The Deputy Secretary-General acknowledged this broad-based participation, saying: “Throughout this week we have seen what can be achieved through genuine partnership and multilateral dialogue. Each track — youth, South-South Cooperation, private sector, Parliamentarians, and civil society — has contributed energy, vision and ideas for lasting change.” 

Discussions at LDC5 centred on the implementation of the DPoA. The agreements reached this week will help LDCs address current crises, from the COVID-19 pandemic to climate change, and help them get back on track with the SDGs and make progress towards graduation from the LDC category.

“The LDCs have the most untapped potential in the world, from natural to human resources.” said Rabab Fatima, Secretary-General of the Conference and UN High Representative for the Least Developed Countries, Landlocked Developing Countries and Small Island Developing States (UN-OHRLLS).  

“What we delivered this week can harness this potential and chart a prosperous future for people in LDCs.” 

She urged those present, upon leaving Doha, to consider “what we can contribute to implementing to Doha Programme of Action in our own context and capacities”. 

Emphasizing that political commitment is the “fuel that will drive the engine of progress”, she welcomed expressions of national ownership of the DPoA and urged development partners to tailor their national cooperation policies in a manner that meets the expectations and aspirations of least developed countries.   

Lazarus McCarthy Chakwera, President of Malawi and Chair of the Group of Least Developed Countries, described the Conference as “a triumph of style and of substance”.  The stakes could not have been higher when the Conference began, he said, recalling the many calls for stronger partnerships made over the past five days.   

Developed countries were reminded of their official development assistance (ODA) commitments, he said, stressing that it is time to fulfil that historic commitment to allocate between 0.15 per cent and 0.20 per cent of their gross national income. If this, and other promises in the areas of trade, investment and technology transfer can be honoured, then we will leave with fresh hope that the Doha Programme of Action will be implemented in full, he added. 

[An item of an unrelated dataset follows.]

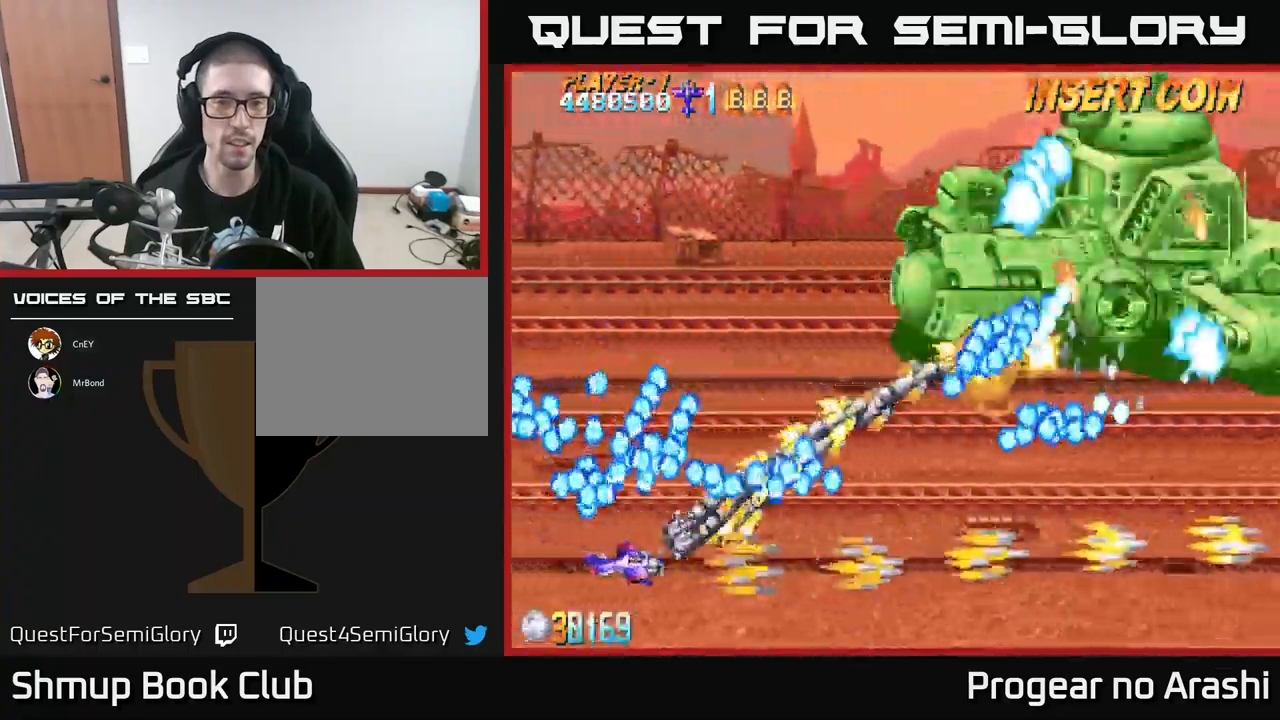
{"buttons": ["A", "DPAD_RIGHT"], "left_stick": "center", "events": [[100, "DPAD_DOWN", "down"], [500, "DPAD_DOWN", "up"]]}
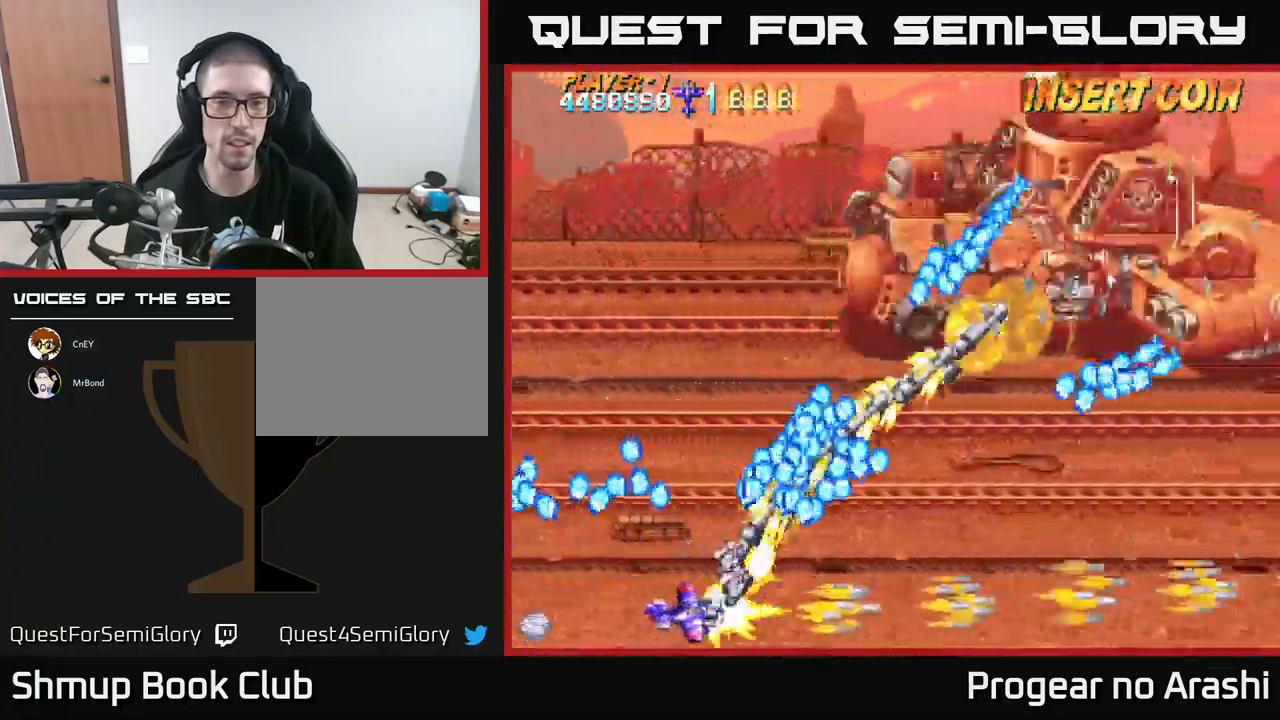
{"buttons": ["A", "DPAD_RIGHT"], "left_stick": "center", "events": [[167, "DPAD_DOWN", "down"], [300, "DPAD_DOWN", "up"]]}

Soltan bin Saad Al-Muraikhi, State Minister for Foreign Affairs of Qatar, also delivered closing remarks as President of the Conference. Noting the commitments pledged during the last five days, he stressed the need for practical measures and recalled his own country’s significant financial pledges. Qatar would place least developed countries at the heart of international cooperation, he said.

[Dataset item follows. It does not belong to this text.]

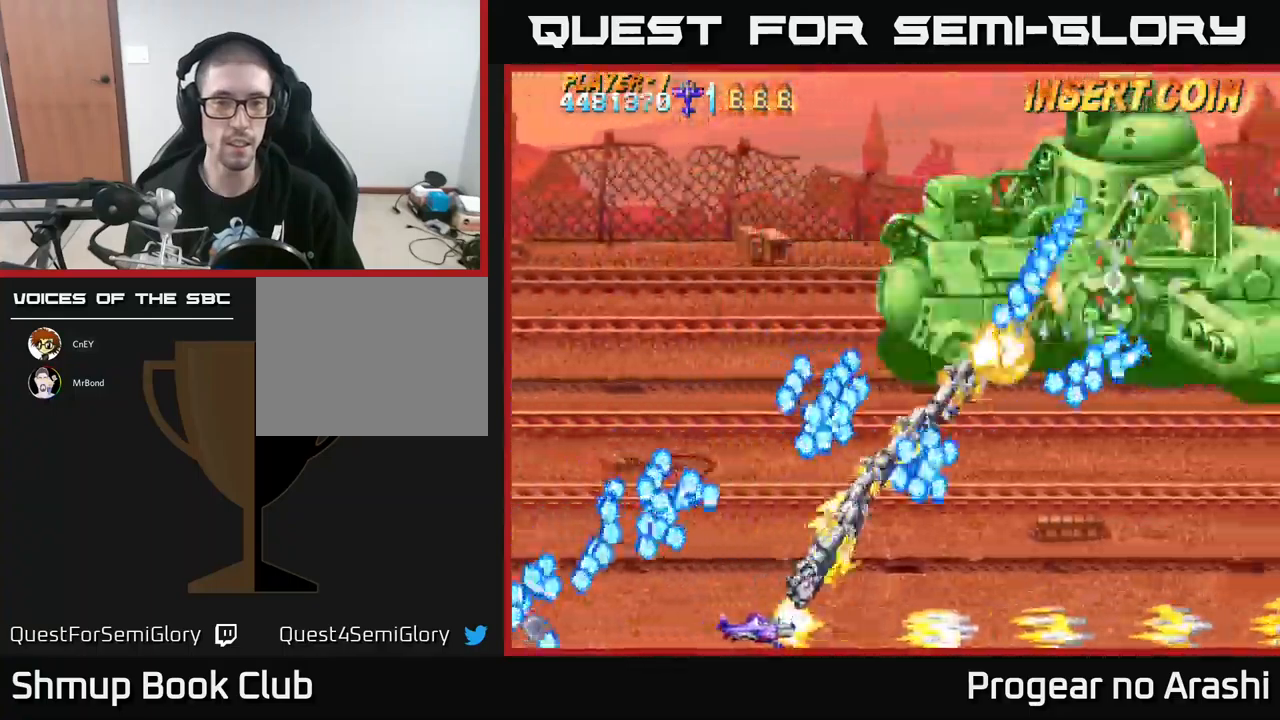
{"buttons": ["X", "DPAD_RIGHT"], "left_stick": "center", "events": [[200, "X", "down"], [217, "A", "up"]]}
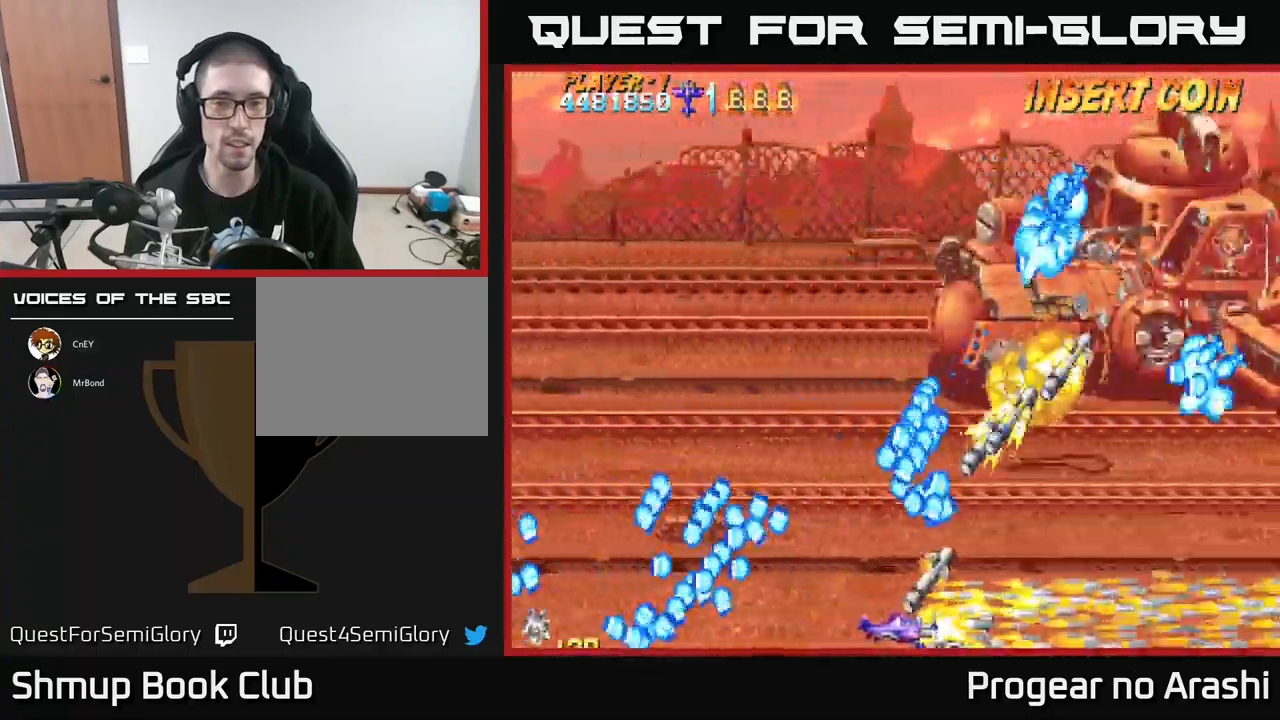
{"buttons": ["X", "DPAD_UP", "DPAD_LEFT"], "left_stick": "center", "events": [[200, "DPAD_RIGHT", "up"], [200, "DPAD_UP", "down"], [250, "DPAD_LEFT", "down"], [250, "L2", "down"], [450, "L2", "up"]]}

A woman plants mangrove trees in Timor Leste in order to rejuvenate a damaged coastal ecosystem.
UNDP/Yuichi Ishida

Commitments made at LDC5:

    • Qatar announced a financial package of $60 million: $10m to support the implementation of the DPoA and $50 million to help build resilience in the LDCs.
    • Germany dedicated €200 million in new money in 2023 for financing for LDCs.
    • Canada announced $59 million to deliver Vitamin supplements in 15 LDCs and ecosystem conservation in Burkina Faso.
    • The EU Commission announced cooperation agreements advancing sustainable investments in Africa totaling more than €130 million.
    • Finland announced an annual event called the United Nations LDC Future Forum in Helsinki, with the Office of the UN High Representative for the Least Developed Countries, Landlocked Developing Countries and Small Island Developing States, OHRLLS – to ensure the latest thinking and research is being put to work to ensure progress on the most vulnerable states.
    • The Green Climate Fund announced a new project to give $80 million in equity to offer green guarantees to business in LDCs and bring down the cost of capital..
    • The UN World Tourism Organization, announced a new €10 million Tourism for Development Fund for LDCs, supported by TUI Care Foundation, that will invest by 2030 to support sustainable tourism in LDCs as a key driver of development.
    • The Government of Kazakhstan pledged $50,000 to continue their work supporting the most vulnerable member states of the United Nations.